The memorandum book of Alexander Dunlop is divided into three parts. The bulk of the book is written in Dunlop's hand between 1686 and 1688. Later additions were made by Dunlop's son John in 1699. Two additional entries are made in an unidentified hand.
The entries by Alexander Dunlop include a short narrative of the voyage of the vessel Richard and John of London from Kelburne (south of Largs, Ayrshire), in 1686 [folios 93-92, reversed at back of book]. Other entries related to this voyage include a note concerning £15 received from Lady Cardross, February 26, "to be delivered to My Lord Cardros when I shall come to portroyall in Carolina" and a note dated July 26 in Antigua that the money "was sent by me A D to Mylord Cardros with Tho: Steill some tyme my servitor according to his recept" [folio 2]. A copy of Steill's receipt, partly torn away, is on folio 4 the verso of folio 2 contains more accounts between Dunlop and Steill, particularly pay for the latter's service in the several weeks spent in Antigua. Folios 5 and 90b-89b contain accounts possibly related to this voyage.
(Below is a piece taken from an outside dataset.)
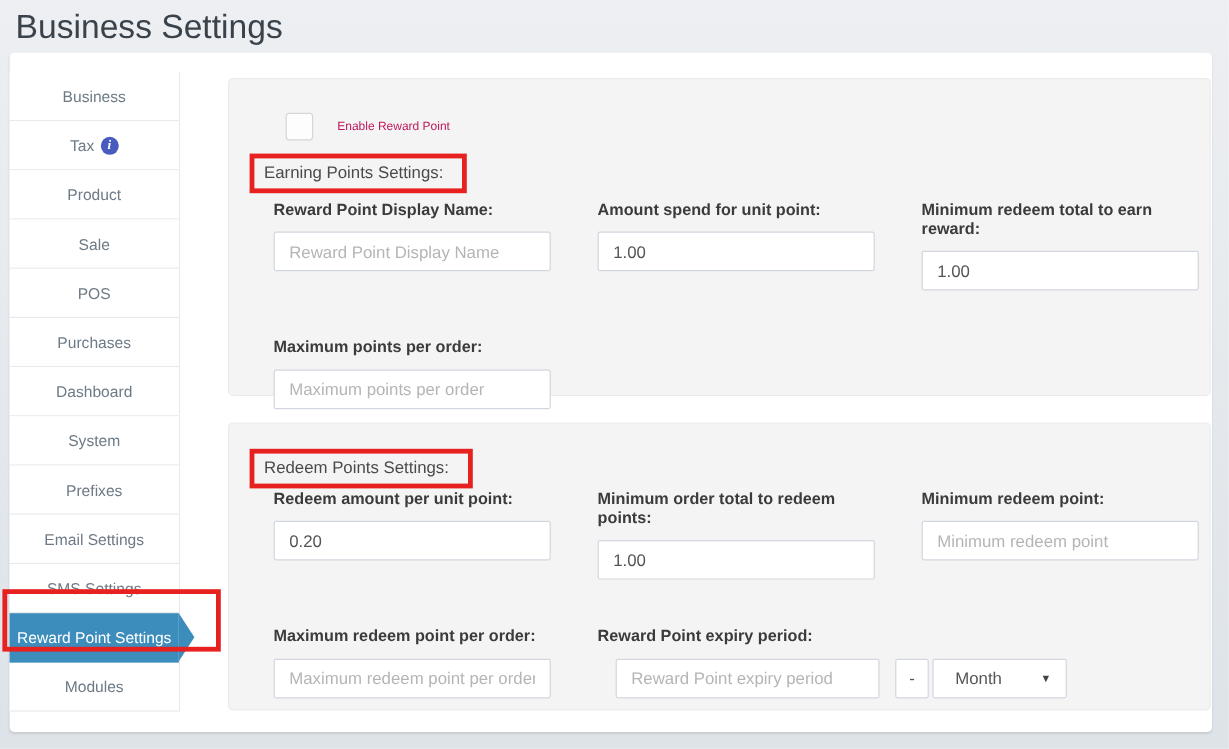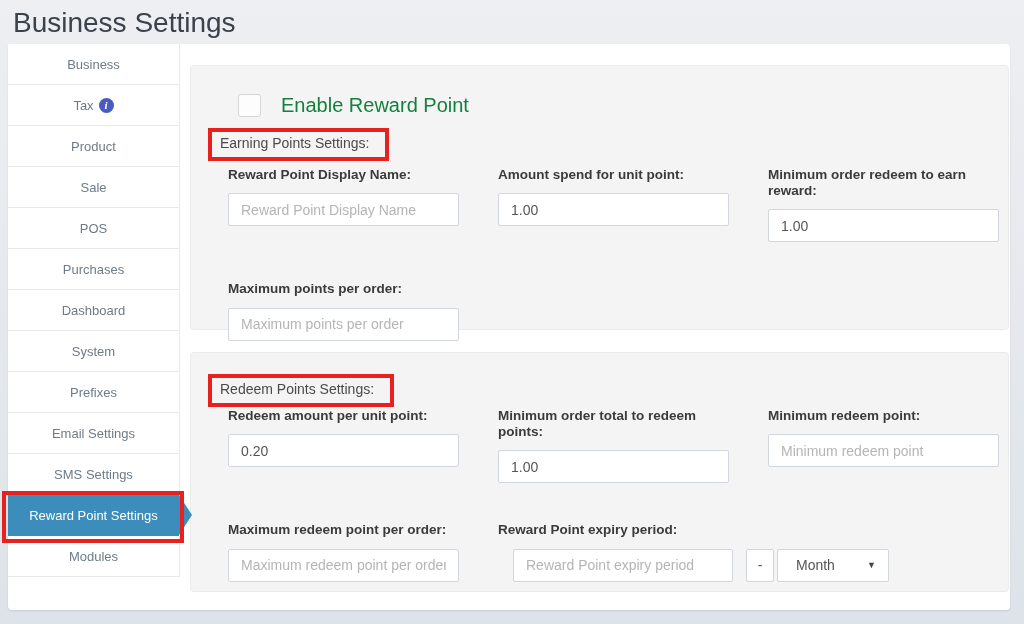"Business" .sidebar { top: 0 -> 16px; width: 172px -> 142px }
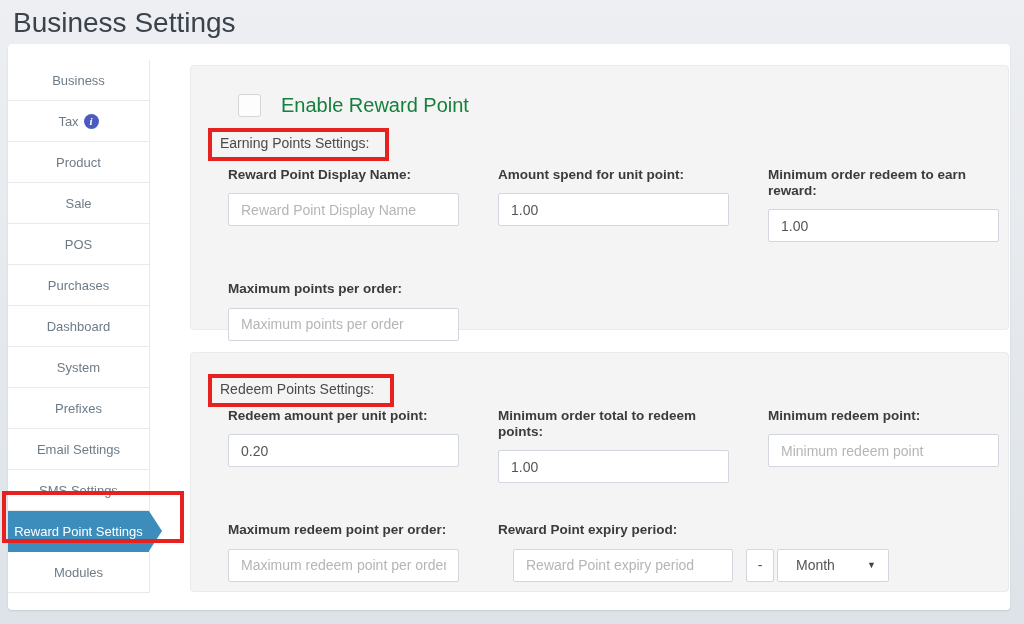"Enable Reward Point" .checkbox-label { color: #15803d -> #be185d; font-size: 20px -> 10px }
The book also has a long letter from Alexander Dunlop to his wife Antonia [folios 7-13b]. Topics of the letter are money matters, sale of an estate to the Earl of Dundonald, the Earl's resignation in favor of the Dunlops' son John, their other children, and debts. This letter may have been Alexander's draft of intentions for care of his affairs after his death as he writes, "so you & freends may divyde among the childen as they deserve" [folio 9b:]. Other entries by Alexander also concern financial affairs and debts [folios 3, 5-6, and 89b-86b, folio 88 mentions "tutors" and "curators."]
The entries of John Dunlop all address the Dunlop's affairs in Scotland including financial notes and debts. Detailed descriptions, and tables titled "Rentall of the Lands of Dunlop," June 13, 1699 mentions a number of specific places, including the parks of Dunlop [folio 17], Auchentiber [folios 29b, 34], Stewarton [folio 34b], Mirrimouth [folio 20] and rents paid in money or in kind included meal, beer, hens, capons, coal, etc., some given with cash equivalents.
Additional notes in an unknown hand are made at the end of the rental accounts and with the letter of Alexander to his wife.